Collected data Start Marker
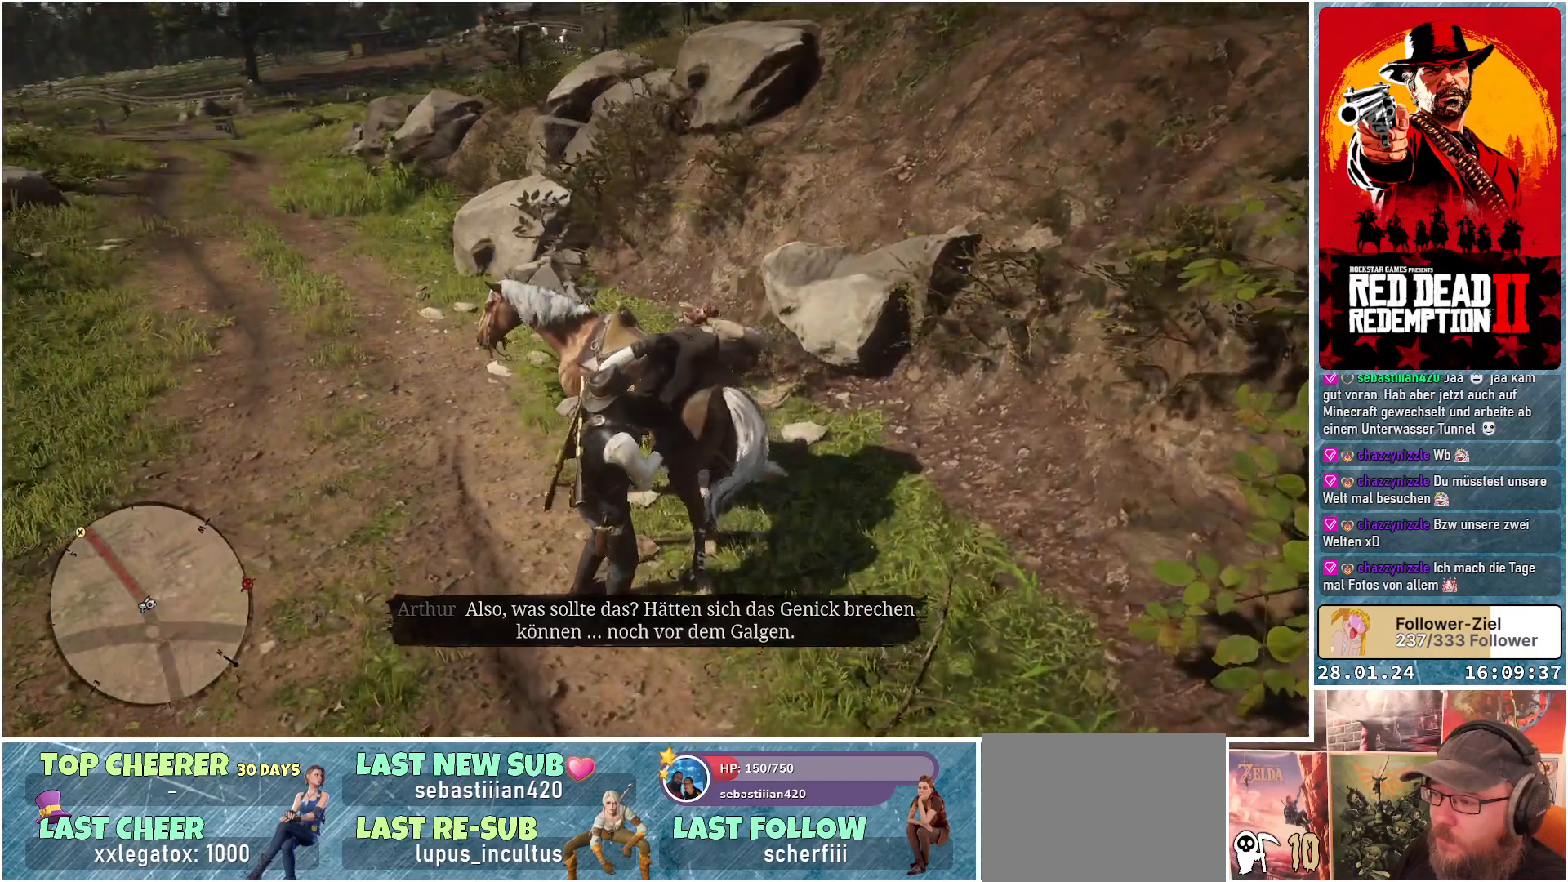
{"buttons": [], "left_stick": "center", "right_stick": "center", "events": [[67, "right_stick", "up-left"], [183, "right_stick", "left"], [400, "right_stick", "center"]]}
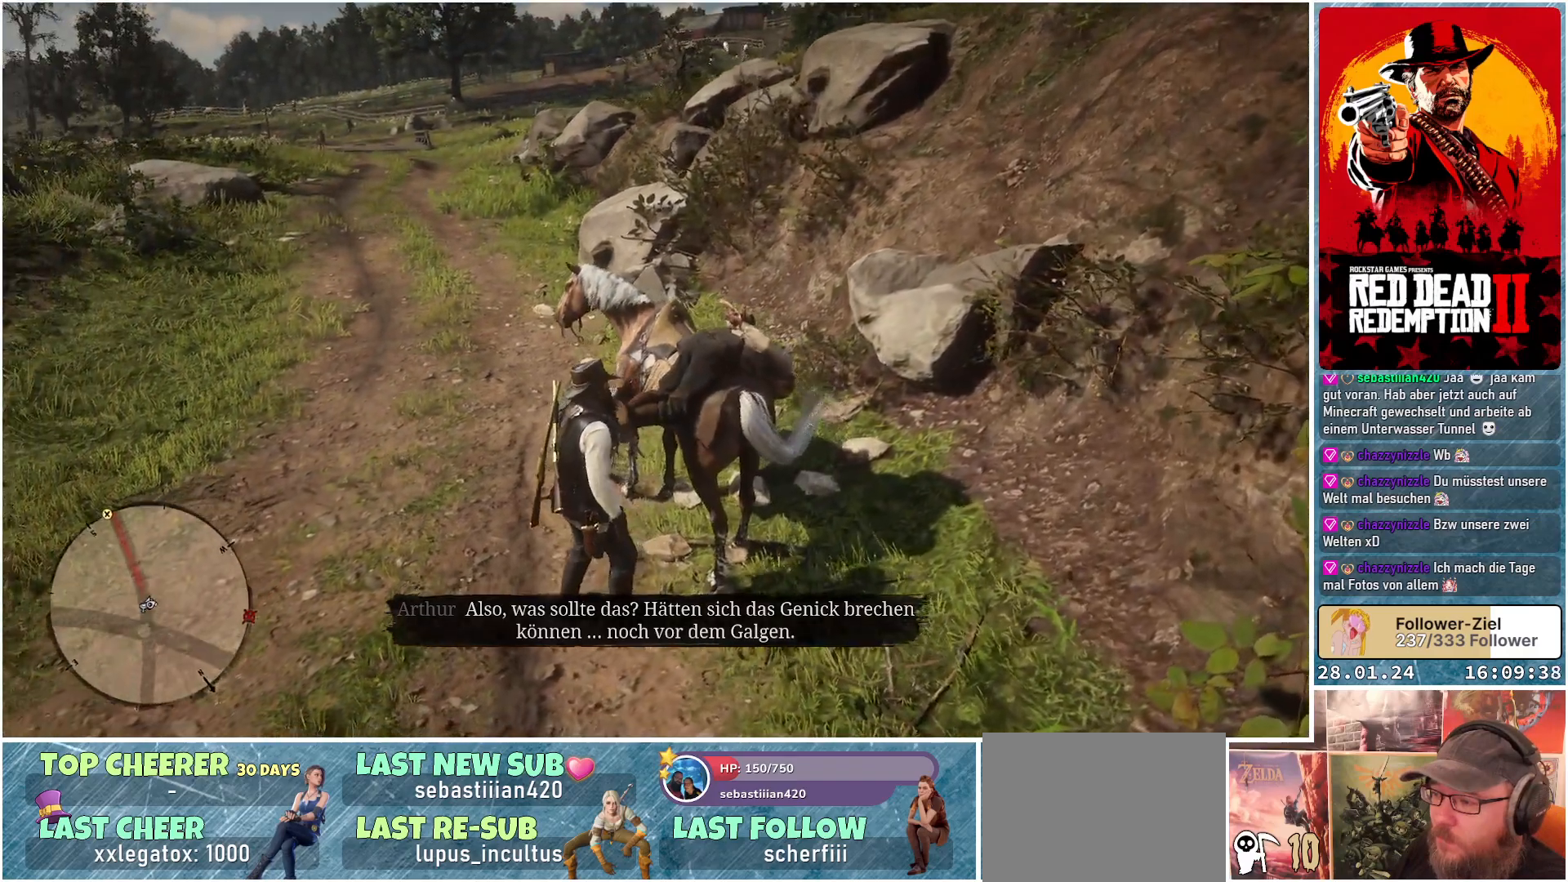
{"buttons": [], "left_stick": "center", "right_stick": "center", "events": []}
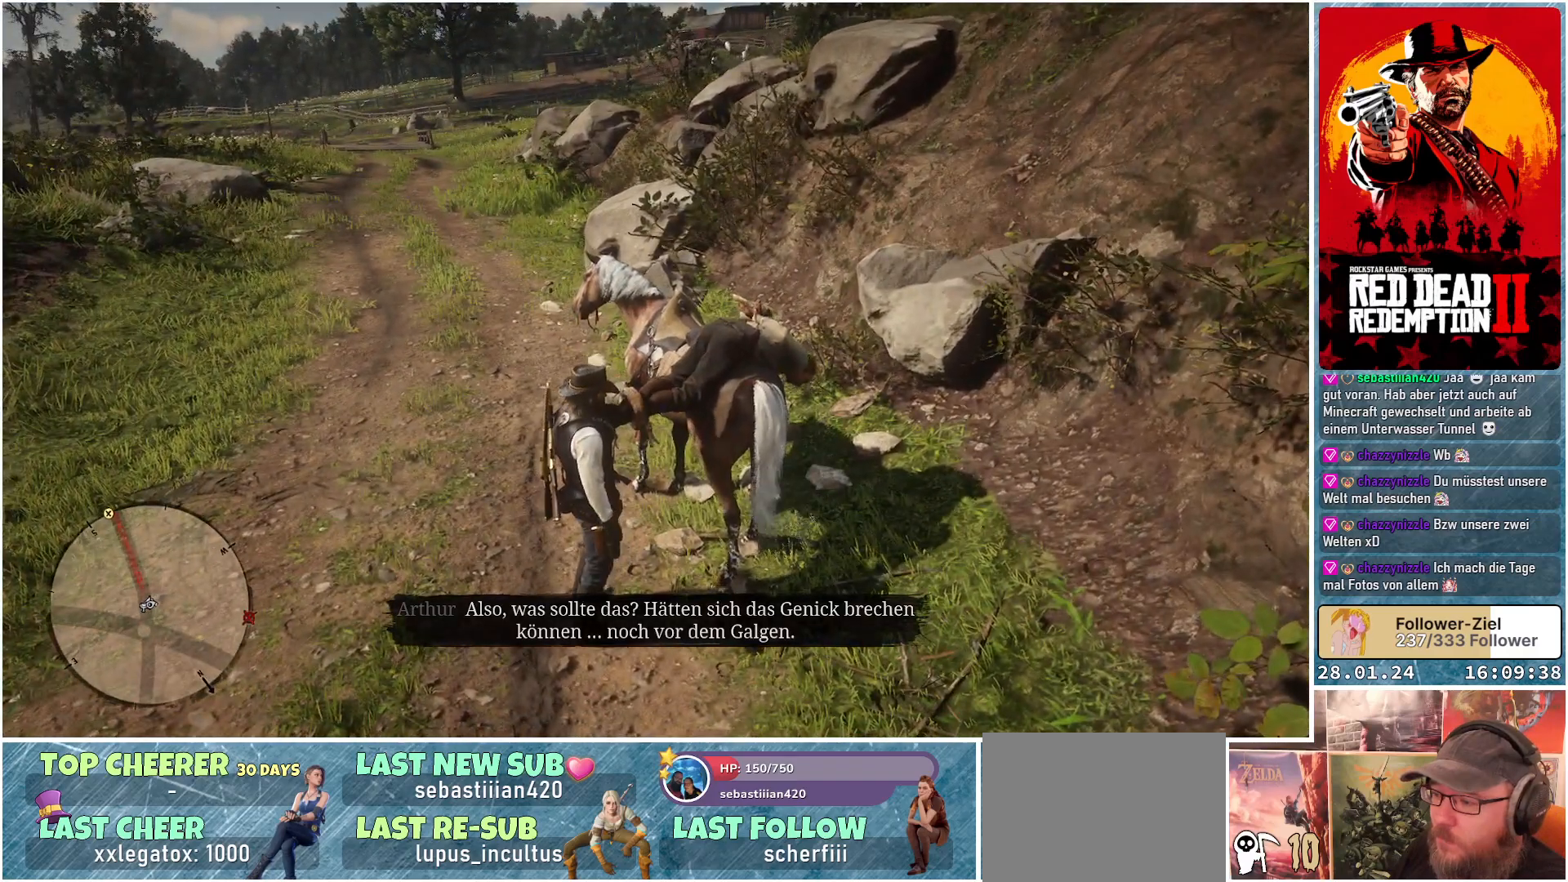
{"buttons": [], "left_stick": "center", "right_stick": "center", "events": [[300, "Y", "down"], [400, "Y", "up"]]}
Collected data End Marker
Set down the full listing above with its wording unchanged. Leave out its images.

Exercise result:
{"buttons": [], "left_stick": "center", "right_stick": "center", "events": [[67, "right_stick", "up-left"], [183, "right_stick", "left"], [400, "right_stick", "center"]]}
{"buttons": [], "left_stick": "center", "right_stick": "center", "events": []}
{"buttons": [], "left_stick": "center", "right_stick": "center", "events": [[300, "Y", "down"], [400, "Y", "up"]]}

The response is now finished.